Johnson then moved the court to require the plaintiff to file the second part of the bill of exchange sued on, the suit having been brought upon the first part. But the court refused to require the plaintiff to file the same or to give any account of it.

Defendant then moved for a continuance till the next term, relying upon the facts above mentioned. That motion was overruled, and no answer having been filed, judgment was rendered against him, from which he appealed.

In the case of Catlett vs. Morton, 4 Littell, 122, it was decided that a member of the legislature was not privileged against being served with any process in a civil suit not requiring bail, either by the constitution of 1799 or the act of 1795. (2 Statute Law, 1,111.)

The present constitution is the same upon this subject as that of 1799.

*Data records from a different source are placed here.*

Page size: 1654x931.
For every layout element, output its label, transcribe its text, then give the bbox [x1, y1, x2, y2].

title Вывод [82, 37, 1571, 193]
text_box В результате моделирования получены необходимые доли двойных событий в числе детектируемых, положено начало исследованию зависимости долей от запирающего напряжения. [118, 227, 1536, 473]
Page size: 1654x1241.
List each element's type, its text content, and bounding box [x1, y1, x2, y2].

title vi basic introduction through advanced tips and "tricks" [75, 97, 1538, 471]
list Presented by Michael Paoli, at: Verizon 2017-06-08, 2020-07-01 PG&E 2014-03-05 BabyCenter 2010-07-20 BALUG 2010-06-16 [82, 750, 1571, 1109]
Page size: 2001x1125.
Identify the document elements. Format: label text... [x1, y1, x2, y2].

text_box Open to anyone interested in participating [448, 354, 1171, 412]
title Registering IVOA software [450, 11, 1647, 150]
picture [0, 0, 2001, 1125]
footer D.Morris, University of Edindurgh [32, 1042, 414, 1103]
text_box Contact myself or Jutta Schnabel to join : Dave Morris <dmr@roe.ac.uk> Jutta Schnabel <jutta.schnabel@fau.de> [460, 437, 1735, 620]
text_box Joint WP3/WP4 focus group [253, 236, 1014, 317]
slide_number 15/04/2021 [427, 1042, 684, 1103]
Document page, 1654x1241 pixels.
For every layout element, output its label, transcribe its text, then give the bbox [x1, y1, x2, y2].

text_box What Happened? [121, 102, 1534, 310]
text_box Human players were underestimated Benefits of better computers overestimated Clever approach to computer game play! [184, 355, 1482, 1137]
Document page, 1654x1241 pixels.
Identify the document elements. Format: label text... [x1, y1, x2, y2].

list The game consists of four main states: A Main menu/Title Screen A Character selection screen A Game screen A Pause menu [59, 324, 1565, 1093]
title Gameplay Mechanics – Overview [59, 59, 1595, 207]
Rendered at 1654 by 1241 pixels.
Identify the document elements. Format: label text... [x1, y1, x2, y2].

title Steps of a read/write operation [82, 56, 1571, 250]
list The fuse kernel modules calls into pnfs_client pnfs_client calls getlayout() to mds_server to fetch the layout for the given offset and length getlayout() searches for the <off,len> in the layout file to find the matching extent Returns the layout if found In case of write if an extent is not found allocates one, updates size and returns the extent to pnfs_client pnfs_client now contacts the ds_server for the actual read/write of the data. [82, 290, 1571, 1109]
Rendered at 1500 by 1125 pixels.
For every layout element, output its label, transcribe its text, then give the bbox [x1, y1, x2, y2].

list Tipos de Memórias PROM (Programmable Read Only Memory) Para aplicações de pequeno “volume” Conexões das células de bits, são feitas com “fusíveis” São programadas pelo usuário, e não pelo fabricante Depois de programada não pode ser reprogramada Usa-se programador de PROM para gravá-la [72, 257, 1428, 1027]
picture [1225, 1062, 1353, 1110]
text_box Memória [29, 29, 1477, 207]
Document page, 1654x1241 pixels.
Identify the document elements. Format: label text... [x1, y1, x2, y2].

The act of 1795 declared, that "no person or persons shall, under any pretense, directly or indirectly, by any ways or means whatever, arrest, assault, menace, or otherwise disturb the person of a member, during his privilege, except on legal process for treason, felony, or breach of the peace." In Catlett vs. Morton the court apparently attached some importance to the fact, that the act prohibited only a disturbance of the person of a member.

The statute now in force declares, "that the members of the general assembly shall, in no wise, be disturbed or embarrassed in the great and important business of legislation. They shall not, directly or indirectly, by any ways or means, be arrested, menaced or otherwise disturbed during the existence of their constitutional privilege, except on legal process for treason, felony, breach of the peace or misdemeanor." (Revised Statutes, chap. 62, sec. 1.)

It is contended that the word person was omitted from this statute, in view of the decision in Catlett vs. Morton, and for the purpose of prohibiting anything which might disturb the thoughts or agitate the feelings of a member attending the legislature.